Localised approximation of hyperbolic tangents

Gagarine Yaikhom

28 April 2020, Tuesday

In this note, we derive localised approximations to the hyperbolic tangent.

In machine learning, activation functions squash a real value to another real value in a specified range. When the range is \([-1, 1]\), one could use the hyperbolic tangent (denoted as \(\tanh\)). For instance, hyperbolic tangents are prominent components of Long Short-Term Memory (LSTM) form of Recurrent Neural Networks (RNN).

Johann Heinrich Lambert (1728–1777) gave use the exponential expression of the hyperbolic tangent:

\[ \begin{equation} \tanh x = \frac{\sinh x}{\cosh x} = \frac {e^x - e^{-x}} {e^x + e^{-x}} = \frac{e^{2x} - 1} {e^{2x} + 1}. \label{eqn:tanh expressions} \end{equation} \]

In the following, we provide three derivations for localised approximations of \(\tanh\) and provide a SIMD implementation.
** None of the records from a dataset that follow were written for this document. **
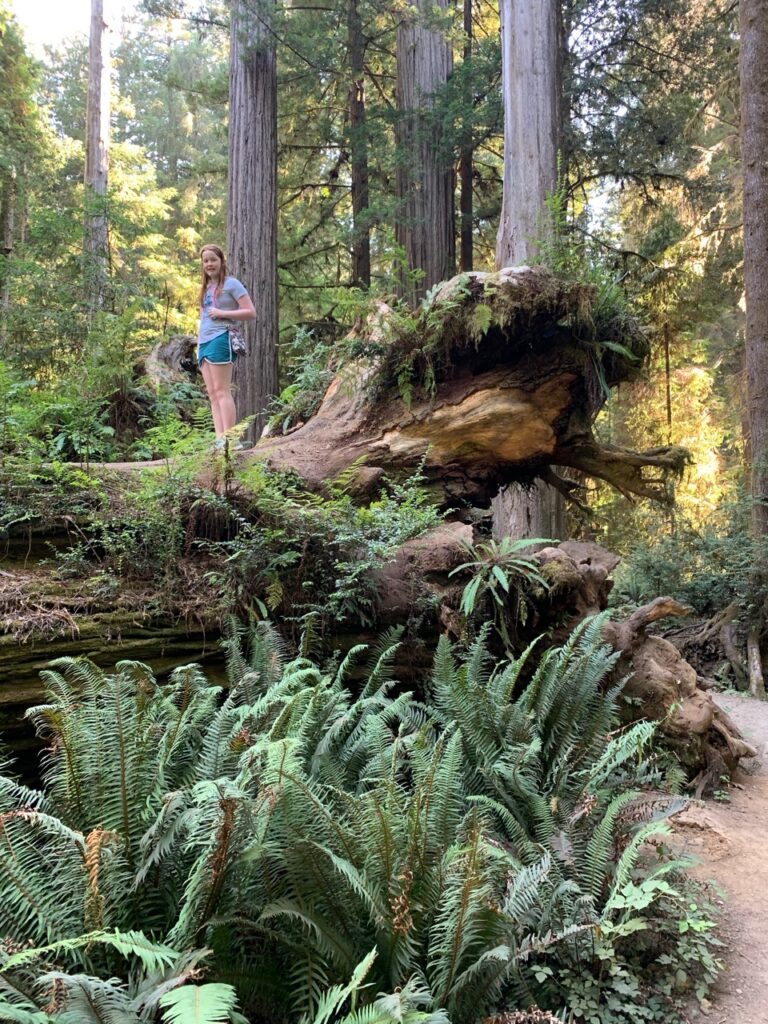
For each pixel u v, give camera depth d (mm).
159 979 2074
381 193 15219
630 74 14414
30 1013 1799
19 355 8984
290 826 2445
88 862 2109
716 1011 2785
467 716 3836
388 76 16328
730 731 5746
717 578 10406
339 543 4539
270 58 12328
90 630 3637
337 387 6766
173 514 4285
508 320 6027
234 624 3941
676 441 16797
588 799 3383
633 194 16031
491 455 6621
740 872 3975
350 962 2369
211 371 6254
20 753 3340
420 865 2543
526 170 10031
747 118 10938
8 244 13844
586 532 14586
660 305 13172
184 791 2484
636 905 2643
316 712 3314
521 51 10055
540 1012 2232
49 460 5004
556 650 4547
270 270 11961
On the history of hyperbolic functions, see J. H. Barnett, “Enter, Stage Center: The Early Drama of the Hyperbolic Functions,” Mathematics Magazine, vol. 77, no. 1, pp. 15–30, 2004. Hyperbolic functions were first studied by Vincenzo Riccati (1707–1775) to solve cubic equations. The current notation for hyperbolic functions, for instance, \(\tanh\) for the hyperbolic tangent, were first used by Johann Heinrich Lambert [See page 71 of James McMahon, “Hyperbolic Functions,” Fourth Edition, John Wiley & Sons, 1906].

Using continued fractions

In 1770, Johann Heinrich Lambert first developed the process for reducing the quotient of two convergent series into continued fractions [See page 75 in J. H. Lambert, “Beyträge zum Gebrauche der Mathematik und deren Anwendung (Contributions to the use of Mathematics and its Application),” vol. II. Berlin: Verlag der Buchhandlung der Realschule, 1770]. Using this process, we can express the hyperbolic tangent as follows:

\[\begin{align} \tanh x = \frac{x}{1 + \cfrac{x^2}{3 + \cfrac{x^2}{5 + \cfrac{x^2}{7 + \ddots}}}}. \end{align}\]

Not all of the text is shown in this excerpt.